ICC May Probe Multinationals

International Criminal Court might take action against companies for complicity in war crimes.

ICC May Probe Multinationals

International Criminal Court might take action against companies for complicity in war crimes.

Friday, 29 April, 2005

Luis Moreno-Ocampo, chief prosecutor for the International Criminal Court, ICC, recently suggested that foreign companies and individuals that bought "blood diamonds" from the Democratic Republic of Congo could be charged with complicity in war crimes and genocide.


While a revolutionary concept in international law, Ocampo's strategy has some parallels with an increasingly popular legal strategy used by human rights groups in the United States.


The strategy employs the Alien Tort Claims Act, a law passed by the first US Congress in 1789 to bring suits against individuals and companies for complicity in war crimes and genocide.


Ocampo has not yet spelled out his plan in great detail, saying only that people and firms who bought diamonds from those they knew were responsible for war crimes could be prosecuted along with the perpetrators.


"If they received diamonds and knew that the people delivering them were getting them because of genocide then they could well be part of the crime," he said in late September.


Human rights groups are currently making similar arguments in US courts.


In one case, Doe v Unocal, for example, peasants in Burma have alleged that Burmese military agents hired to secure a natural gas pipeline forced villagers to work, relocated entire communities, and raped, tortured, and murdered people in the process.


The plaintiffs have sued the US-based oil company Unocal, charging it with complicity in the Burmese military's acts because it had employed the military to provide security for the company's pipeline.


Human rights groups representing the plaintiffs claim that because Unocal hired the Burmese military, a group it knew was responsible for human rights violations, the company could be held responsible for the soldiers' crimes.


This is the same basic idea as that of Ocampo.


In 2000, a federal district court in Los Angeles found that "Unocal knew or should have known that the military did commit, was committing and would continue to commit these [human rights abuses]", and hired it anyway.


The case was later dismissed in another court, which decided that Unocal could only be liable if there was evidence that they wanted the Burmese military to commit these acts.


The plaintiff's appealed, however, and the United States Court of Appeals for the Ninth Circuit then reversed the court's decision and allowed the case against Unocal to proceed, holding that the plaintiffs could establish the company's liability by showing that it knowingly assisted the Burmese military in perpetrating the crimes.

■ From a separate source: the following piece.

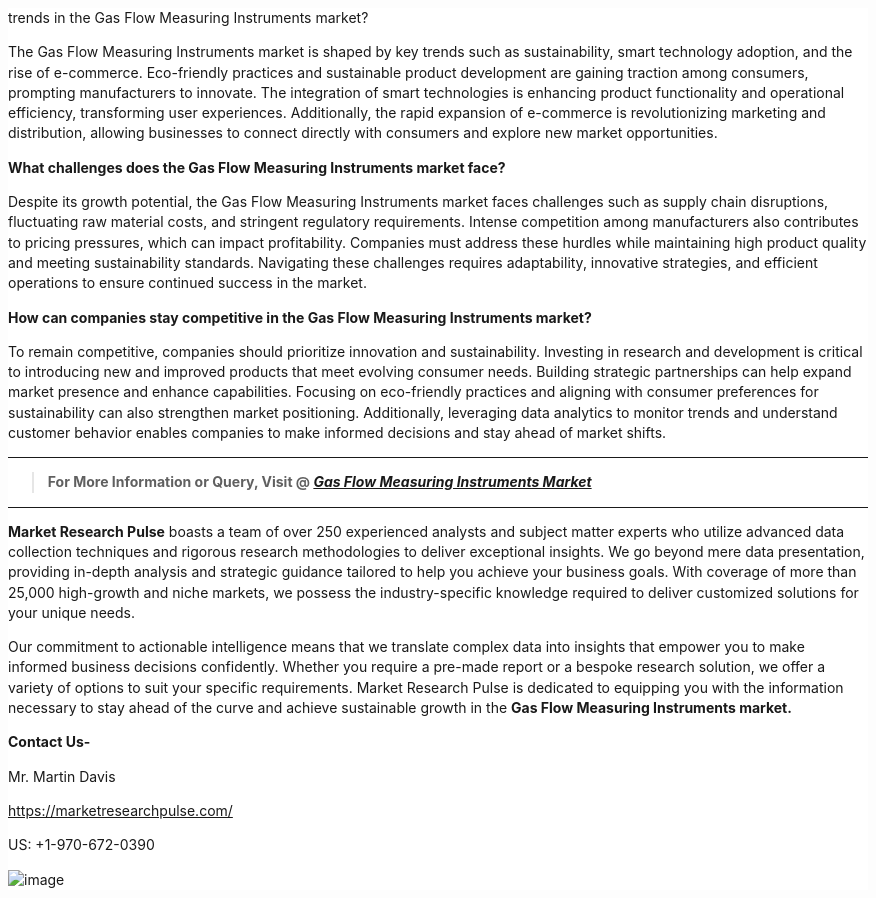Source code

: trends in the Gas Flow Measuring Instruments market?</strong></p><p>The Gas Flow Measuring Instruments market is shaped by key trends such as sustainability, smart technology adoption, and the rise of e-commerce. Eco-friendly practices and sustainable product development are gaining traction among consumers, prompting manufacturers to innovate. The integration of smart technologies is enhancing product functionality and operational efficiency, transforming user experiences. Additionally, the rapid expansion of e-commerce is revolutionizing marketing and distribution, allowing businesses to connect directly with consumers and explore new market opportunities.</p><p><strong>What challenges does the Gas Flow Measuring Instruments market face?</strong></p><p>Despite its growth potential, the Gas Flow Measuring Instruments market faces challenges such as supply chain disruptions, fluctuating raw material costs, and stringent regulatory requirements. Intense competition among manufacturers also contributes to pricing pressures, which can impact profitability. Companies must address these hurdles while maintaining high product quality and meeting sustainability standards. Navigating these challenges requires adaptability, innovative strategies, and efficient operations to ensure continued success in the market.</p><p><strong>How can companies stay competitive in the Gas Flow Measuring Instruments market?</strong></p><p>To remain competitive, companies should prioritize innovation and sustainability. Investing in research and development is critical to introducing new and improved products that meet evolving consumer needs. Building strategic partnerships can help expand market presence and enhance capabilities. Focusing on eco-friendly practices and aligning with consumer preferences for sustainability can also strengthen market positioning. Additionally, leveraging data analytics to monitor trends and understand customer behavior enables companies to make informed decisions and stay ahead of market shifts.</p><hr /><blockquote><p><strong>For More Information or Query, Visit @&nbsp;<em><a href="https://marketresearchpulse.com/report/136205/gas-flow-measuring-instruments-market?utm_source=Linkedin&utm_medium=0111">Gas Flow Measuring Instruments Market</a></em></strong></p></blockquote><hr /><p><strong>Market Research Pulse</strong> boasts a team of over 250 experienced analysts and subject matter experts who utilize advanced data collection techniques and rigorous research methodologies to deliver exceptional insights. We go beyond mere data presentation, providing in-depth analysis and strategic guidance tailored to help you achieve your business goals. With coverage of more than 25,000 high-growth and niche markets, we possess the industry-specific knowledge required to deliver customized solutions for your unique needs.</p><p>Our commitment to actionable intelligence means that we translate complex data into insights that empower you to make informed business decisions confidently. Whether you require a pre-made report or a bespoke research solution, we offer a variety of options to suit your specific requirements. Market Research Pulse is dedicated to equipping you with the information necessary to stay ahead of the curve and achieve sustainable growth in the <strong>Gas Flow Measuring Instruments market.</strong></p><p><strong>Contact Us-</strong></p><p>Mr. Martin Davis</p><p>https://marketresearchpulse.com/</p><p>US: +1-970-672-0390</p>
![image](https://github.com/user-attachments/assets/e32f2b4a-4a12-48f2-89a1-0fb4607cfe64)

This meant that the plaintiffs were no longer required to prove that Unocal wanted the abuses to take place.


This decision is now under review and may one day reach the United States Supreme Court.


The Alien Tort Claims Act history is an unusual one. It was originally designed to allow victims of pirates on the high seas to bring their cases into US courts.


In 1984, innovative lawyers successfully used it to prosecute human rights violations, bringing a suit in a US court against a Paraguayan police officer for torturing and killing a man in Paraguay.


Since that time, foreign citizens have also used the law to bring suits in US courts for violations of the law of nations - including torture, killings, forced labour and genocide.


US feminist lawyer and anti-pornography crusader Catherine MacKinnon used the Alient Tort Claims Act as the legal justification to file a suit against Bosnian Serb war time leader Radovan Karadzic on behalf of 13 Muslim and Croat rape victims in a New York court.


The Unocal case was the first to use the Alien Tort Claims Act against a corporation, but more have followed and this has infuriated business groups.


The companies being sued protest that this law dissuades investors from going to needy countries because of the fear of prosecution and that the law unfairly holds them guilty by association. The Bush administration has come down on the side of business, claiming that the law interferes with US foreign policy.


These cases provide an interesting preview of issues Ocampo might now face as he seeks to make companies responsible for the actions of the agents they hire.


"Business, and multinational companies, in particular, must understand that it is in their own enlightened self-interest to improve, respect and defend human rights," he said in his swearing-in ceremony at the ICC. "In the long run, there can be no successful companies in failing societies."


Rachel S Taylor is a lawyer and journalist based in The Hague. She conducted research for Plaintiffs in Doe v Unocal in the summer of 2000.